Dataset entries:
◇ ◇ ◇ ◇ ◇

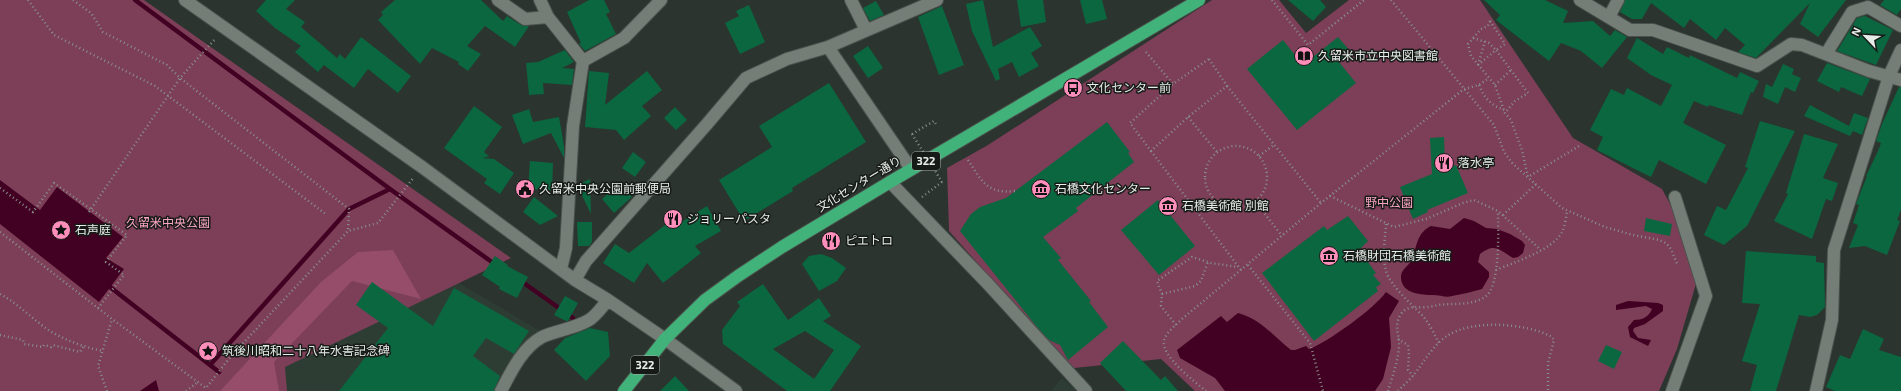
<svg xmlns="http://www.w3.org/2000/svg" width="1901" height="391" font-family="'Exo 2','Noto Sans JP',sans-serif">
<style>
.built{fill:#2e3d34}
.green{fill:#7d3e58}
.forest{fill:#954d6a}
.water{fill:#420022}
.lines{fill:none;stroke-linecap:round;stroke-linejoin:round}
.stream{stroke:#420022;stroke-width:4.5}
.building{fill:#0b673f;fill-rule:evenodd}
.minor-casing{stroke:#4b524d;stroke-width:14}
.highway-casing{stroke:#4b524d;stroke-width:14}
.path{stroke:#89908c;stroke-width:2.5;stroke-dasharray:1 3;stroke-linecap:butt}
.minor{stroke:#747e77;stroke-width:12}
.highway{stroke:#41b37a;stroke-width:12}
.path-bridge{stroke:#89908c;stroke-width:2.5;stroke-dasharray:1 3;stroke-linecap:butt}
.labels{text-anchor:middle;stroke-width:3;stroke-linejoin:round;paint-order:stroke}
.shield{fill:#171b18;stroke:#a8adaa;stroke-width:1}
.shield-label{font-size:11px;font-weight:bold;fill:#e6ece8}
.poi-label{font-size:12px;fill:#e6ece8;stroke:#171b18;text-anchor:start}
.street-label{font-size:12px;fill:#e6ece8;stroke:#171b18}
.park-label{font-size:12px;fill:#f9a5c3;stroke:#171b18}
</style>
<rect width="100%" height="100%" fill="#2b342f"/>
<path class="built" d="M346,269L444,274L540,331L515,361L498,391H262Z
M1062,378L1076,391H1051Z"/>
<path class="green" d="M0,0H144L511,258L285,367L287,391H0Z
M1212,0H1279L1306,33L1349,0H1480L1573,138L1662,189L1702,263L1677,349L1659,391H1195L1161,359L1074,368L1011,301L949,231L947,168L988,145Z"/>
<path class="forest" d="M393,250L421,299L352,281L274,362L279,391H220L321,282L358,252Z"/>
<path class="water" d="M0,180L40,210L57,187L123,237L106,258L124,269L99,302L0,224Z
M1464,218L1474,221L1486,228L1497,229L1510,234L1522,241L1525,245L1523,253L1518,257L1513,258C1500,250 1495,242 1480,254L1478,262L1489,272V277L1482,289C1472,292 1462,294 1452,296C1446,298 1440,295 1433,295C1422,295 1402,294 1401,278C1400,269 1411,265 1413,257C1417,245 1417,233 1431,226L1450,229Z
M1386,292L1399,301L1389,318L1391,347L1383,379L1375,391H1225L1215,378L1180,358L1177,350L1221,316L1227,322L1238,313C1262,320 1272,335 1291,350H1295L1306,346L1309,349C1328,342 1375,308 1386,292Z
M1628,301L1658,303L1663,305V311L1645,324L1634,328L1633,331L1638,338L1651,340L1648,346L1630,337L1628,327L1634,320C1642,320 1649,317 1652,309L1646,306L1616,310V305Z
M156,380L159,391H140Z"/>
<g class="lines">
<path class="stream" d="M135,0L390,189L496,265
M521,281L573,318
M110,287L219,372
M210,365L349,209L390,189"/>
</g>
<path class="building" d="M266,0H295L286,9L305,22L301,27L337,58L340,54L345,59L361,37L411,76L398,93L368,69L354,88L324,65L318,72L295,52L301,46L275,28L256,11Z
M395,0H481L503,21L507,16L521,25L529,26L515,47L485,26L467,46L481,54L468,71L458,64L459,62L432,48L420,64L378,20L383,15L381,12Z
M589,0H604L610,12L606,14L616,34L585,51L579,44L581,43L567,12Z
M983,0L993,47L1030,27L1042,46L1031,53L1039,66L1019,77L1012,62L998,69L1000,79L996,81L972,31L966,4Z
M1017,0H1043L1046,22L1021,27Z
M1080,0H1102L1107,19L1086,24Z
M1288,0H1320L1326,7L1313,21Z
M1484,0H1545L1568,11L1563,23L1593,21L1610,36L1615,30L1627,37L1602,68L1581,51L1561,43L1549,61L1496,20L1500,15Z
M1625,0H1846L1818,37L1800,24L1810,3L1756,58L1738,52L1745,45L1725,28L1716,40L1690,19L1684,28L1651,3L1642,19H1632L1620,12Z
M1884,0H1901V9L1897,15L1880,5Z
M876,1L884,15L870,21L863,8Z
M749,5L765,42L740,54L725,23L739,16L736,11Z
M942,6L964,65L939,75L918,17Z
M1865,16L1893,30L1876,65L1837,51L1857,18Z
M1338,37L1351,52L1339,62L1356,83L1297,130L1247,69L1283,40L1303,65Z
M1637,38L1663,54L1667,47L1689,58L1690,55L1737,78L1740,72L1759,81L1753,93L1751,92L1742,115L1709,105L1708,107L1694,101L1683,123L1726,145L1706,184L1659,160L1651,177L1597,150L1603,137L1590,130L1611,89L1624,95L1627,88L1661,106L1672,85L1651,75L1627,58Z
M868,46L883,68L868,78L853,56Z
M565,50L574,62L562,68L574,69L572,85L543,83L544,94L529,95L526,63L538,62Z
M1827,63L1870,79L1862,96L1841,87L1839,92L1817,81Z
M1783,64L1794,69L1792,74L1801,78L1795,92L1785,87L1778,104L1763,97L1766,84L1772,87Z
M589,71L609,73L605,105L647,71L662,90L642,106L651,116L624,140L616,130L585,127Z
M829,83L866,142L792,188L793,191L744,221L719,180L772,147L759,126Z
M1899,87H1901V210L1897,220L1900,221L1887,255L1865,246L1849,248L1858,225L1853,223L1859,205L1856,204L1867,176H1866L1878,151L1881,143L1876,141L1882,124Z
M1810,105L1849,126L1854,113L1868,118L1862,135L1853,131L1850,136L1804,116Z
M474,106L502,127L484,152L489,156L483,158L494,159L514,173L500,194L484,183L487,179L444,148Z
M675,107L687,120L676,130L664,118Z
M529,109L533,122L559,117L564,146V158L551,133L523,144L512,115Z
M1760,121L1795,131L1747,226L1724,245L1704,235L1717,206L1726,210L1748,168L1745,167Z
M1107,122L1130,152L1128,153L1134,162L1076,208L1078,211L1043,237L1061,258L1058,260L1091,301L1089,302L1108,327L1068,360L1060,345L1049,340L1037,327L960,231L971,214L980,207L1006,198Z
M1804,134L1838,144L1823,178L1838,183L1832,201L1826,199L1812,239L1774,221L1788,194L1786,193Z
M1444,137L1445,169L1456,165L1468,193L1427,210L1428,212L1413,219L1400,187L1432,174L1430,138Z
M633,152L646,162L635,177L622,168Z
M530,161L553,163L552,190L528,189Z
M590,179L591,214L577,185Z
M620,183L632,197L614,213L602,199Z
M534,197L558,216L540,225L523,212Z
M1158,200L1195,246L1159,275L1121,230Z
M707,206L721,231L695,246L701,253L663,283L647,263L634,283L603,263L615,244L629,253L674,218L678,224Z
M1348,216L1368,241L1359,250L1376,273L1373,275L1381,284L1376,287L1378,291L1314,341L1262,273L1324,226L1327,230Z
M1646,218L1672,224L1670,236L1644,231Z
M577,222H592V242L589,246H578Z
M1746,251L1816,256V262L1824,263L1825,307L1817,315L1810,317L1799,315L1776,391H1750L1757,365L1742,361L1760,304L1742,303Z
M821,254L832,258L846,268L837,281L819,291L802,264L809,256Z
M495,256L508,265L507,266L528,277L517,298L499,289L500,287L482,275Z
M372,282L433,326L454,288L529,331L514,354L486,338L473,356L500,376L494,391H339L388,328L356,305Z
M763,284L788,320L819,298L831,316L823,321L861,346L830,391H787L723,344L722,330L740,306L737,302ZM805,331L834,350L814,379L773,349Z
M565,296L578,303L568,321H566L554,315Z
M590,328L608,332L610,356L586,381L554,350L565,338Z
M1863,329L1884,339L1879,350L1901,357V391H1835L1826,387L1840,355L1850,359Z
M1123,341L1161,380L1165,376L1178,391H1126L1100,363Z
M1606,345L1622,352L1614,369L1598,361Z
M675,376L689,391H660Z"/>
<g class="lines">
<defs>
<path id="minor" d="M185,0L422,167L575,280L608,300L665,339L736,391
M498,0L525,19L548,17
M540,0L548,17L583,61L573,126L566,248L561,269
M851,0L866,30
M1580,0L1630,30H1653L1757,66L1791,44L1802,45L1869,71L1901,80
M1609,17L1618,0
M828,47L911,169
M1826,54L1852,12L1868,7L1901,26
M583,61L624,38L661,0
M890,182L988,284L1086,391
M575,280L586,261L707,124L746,78L787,59L828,47L937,0
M501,391C511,372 522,348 542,337C557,330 574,329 589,320C596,316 602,307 608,300
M1672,391L1706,296L1675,197
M1816,391L1832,320L1834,250L1889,76L1901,50"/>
<path id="highway" d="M624,391L665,339L705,300L738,276L782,247L890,182L1199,0"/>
</defs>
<use href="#minor" class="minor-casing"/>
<use href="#highway" class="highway-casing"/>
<path class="path" d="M28,0L54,35L155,86L327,215
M73,0L91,13L103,32L167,65L180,78L349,209L348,231
M1272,0L1308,45L1364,0
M1391,0L1494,125L1504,152L1513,164L1562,208L1605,227L1633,235L1659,240L1666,243L1671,249L1678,266
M1490,21L1488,26L1481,29L1468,44L1471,56L1495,85L1505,113L1511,120L1522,150L1528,177L1579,146
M1473,38L1489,43L1496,50L1505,44L1490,21
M1146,52L1173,84
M1209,59L1227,86L1188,117L1151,151L1130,123L1173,84Z
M1478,65L1496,50L1528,93L1515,101L1505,113
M1478,65L1485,41
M1479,85C1484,98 1491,105 1504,110
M1495,85L1511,70
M1227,86L1321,203
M1188,117L1217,152
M912,134L934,121L937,126
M1205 177a31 31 0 1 1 62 0a31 31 0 1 1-62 0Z
M1151,151L1241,270
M1259,156L1274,145
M968,160C982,181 986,194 1015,191
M0,188L33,212L54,183L127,235L106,262L124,275L98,308
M1330,196L1394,227L1426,219L1463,203L1474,200L1498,211L1541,250
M922,197L942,182
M1255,201L1282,236
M89,212L180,78L216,38
M1503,215L1536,184
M1386,224C1385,239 1382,256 1386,271C1390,285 1411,304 1421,314C1429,322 1434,334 1439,343
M0,232L112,319L206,388L232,355L348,231L378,223L414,177
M1248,265L1310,343L1323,391
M1496,270C1515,262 1553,250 1562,232C1565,226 1566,217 1567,211
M0,294C19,304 33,320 50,331C67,341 84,347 103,351
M1162,294L1195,286L1201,281L1208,262
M1176,325L1161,306L1162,294L1157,281L1192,257L1211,263L1238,267
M0,335L23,340L24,344L43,347L44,345L51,347L53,345L80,352L83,347
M1398,339L1408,345L1409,353L1408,370L1413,376
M107,391L98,366L112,319
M186,391L198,382
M1206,391C1195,382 1161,356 1164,341C1166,332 1175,326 1182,319L1321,203L1464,89L1479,85L1489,78
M1388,391C1392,377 1398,362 1399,347C1400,335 1393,326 1401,314C1407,305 1416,308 1426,307C1430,307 1434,306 1438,305C1453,303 1471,306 1485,297C1501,286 1498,229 1498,211
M1398,391C1403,386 1408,381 1413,376C1424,362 1433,345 1447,336C1472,319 1527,323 1552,337L1554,340L1548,363V391"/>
<use href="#minor" class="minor"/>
<use href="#highway" class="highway"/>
<path class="path-bridge" d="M912,134L942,182"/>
</g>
<defs>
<symbol id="library-disc" viewBox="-11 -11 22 22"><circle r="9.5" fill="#ff8eba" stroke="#171b18"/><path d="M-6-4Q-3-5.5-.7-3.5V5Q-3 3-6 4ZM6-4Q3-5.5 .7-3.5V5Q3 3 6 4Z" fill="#111"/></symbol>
<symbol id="bus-disc" viewBox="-11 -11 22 22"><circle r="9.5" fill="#ff8eba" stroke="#171b18"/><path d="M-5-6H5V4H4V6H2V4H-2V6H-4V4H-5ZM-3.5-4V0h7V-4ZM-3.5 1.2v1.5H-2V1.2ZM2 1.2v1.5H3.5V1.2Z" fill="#111"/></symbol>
<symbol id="restaurant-disc" viewBox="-11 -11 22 22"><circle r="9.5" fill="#ff8eba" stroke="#171b18"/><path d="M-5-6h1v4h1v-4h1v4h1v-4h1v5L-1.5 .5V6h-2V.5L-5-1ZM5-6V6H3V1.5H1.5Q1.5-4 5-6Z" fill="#111"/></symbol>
<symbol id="civic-disc" viewBox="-11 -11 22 22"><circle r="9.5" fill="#ff8eba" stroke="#171b18"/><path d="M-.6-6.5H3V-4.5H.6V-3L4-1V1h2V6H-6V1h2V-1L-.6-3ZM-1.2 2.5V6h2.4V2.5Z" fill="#111"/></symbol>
<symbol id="museum-disc" viewBox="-11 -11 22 22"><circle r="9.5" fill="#ff8eba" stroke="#171b18"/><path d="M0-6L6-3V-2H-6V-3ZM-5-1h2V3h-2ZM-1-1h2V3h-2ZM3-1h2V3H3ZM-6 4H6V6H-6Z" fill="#111"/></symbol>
<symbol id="sight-disc" viewBox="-11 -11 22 22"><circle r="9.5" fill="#ff8eba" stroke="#171b18"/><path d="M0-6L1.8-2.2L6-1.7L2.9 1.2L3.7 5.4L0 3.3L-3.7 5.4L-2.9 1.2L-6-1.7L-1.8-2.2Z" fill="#111"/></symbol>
</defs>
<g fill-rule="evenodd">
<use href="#library-disc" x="1293" y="45" width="22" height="22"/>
<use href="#bus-disc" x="1062" y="77" width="22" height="22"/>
<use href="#restaurant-disc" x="1433" y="152" width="22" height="22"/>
<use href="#civic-disc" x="514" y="178" width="22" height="22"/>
<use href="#museum-disc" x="1030" y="178" width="22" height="22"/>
<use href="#museum-disc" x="1157" y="195" width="22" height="22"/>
<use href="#restaurant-disc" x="662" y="208" width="22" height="22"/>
<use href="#sight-disc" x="50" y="219" width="22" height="22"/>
<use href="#restaurant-disc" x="820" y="230" width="22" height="22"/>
<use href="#museum-disc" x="1318" y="245" width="22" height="22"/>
<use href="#sight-disc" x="197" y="340" width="22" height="22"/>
</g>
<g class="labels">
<g class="shield">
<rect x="912" y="152" width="28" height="18" rx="3"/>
<rect x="631" y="356" width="28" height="18" rx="3"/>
</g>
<g class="shield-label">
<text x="926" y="165">322</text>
<text x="645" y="369">322</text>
</g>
<g class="poi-label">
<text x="1318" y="60">久留米市立中央図書館</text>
<text x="1087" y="92">文化センター前</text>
<text x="1458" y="167">落水亭</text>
<text x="539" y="193">久留米中央公園前郵便局</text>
<text x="1055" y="193">石橋文化センター</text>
<text x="1182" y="210">石橋美術館 別館</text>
<text x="687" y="223">ジョリーパスタ</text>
<text x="75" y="234">石声庭</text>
<text x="845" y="245">ピエトロ</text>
<text x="1343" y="260">石橋財団石橋美術館</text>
<text x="222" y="355">筑後川昭和二十八年水害記念碑</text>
</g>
<g class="street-label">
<text transform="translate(859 184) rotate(-31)" y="4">文化センター通り</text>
</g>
<g class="park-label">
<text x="1389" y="207">野中公園</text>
<text x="168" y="227">久留米中央公園</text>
</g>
</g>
<g transform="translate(1865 36) rotate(295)" stroke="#171b18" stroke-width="3" paint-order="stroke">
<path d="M0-3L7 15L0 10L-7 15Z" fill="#e6ece8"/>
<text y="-6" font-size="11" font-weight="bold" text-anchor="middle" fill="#e6ece8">N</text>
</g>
</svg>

◇ ◇ ◇ ◇ ◇

TASK:
In the entries above, how many lines hold the word "evenodd"? State the number only.

TASK SOLUTION:
2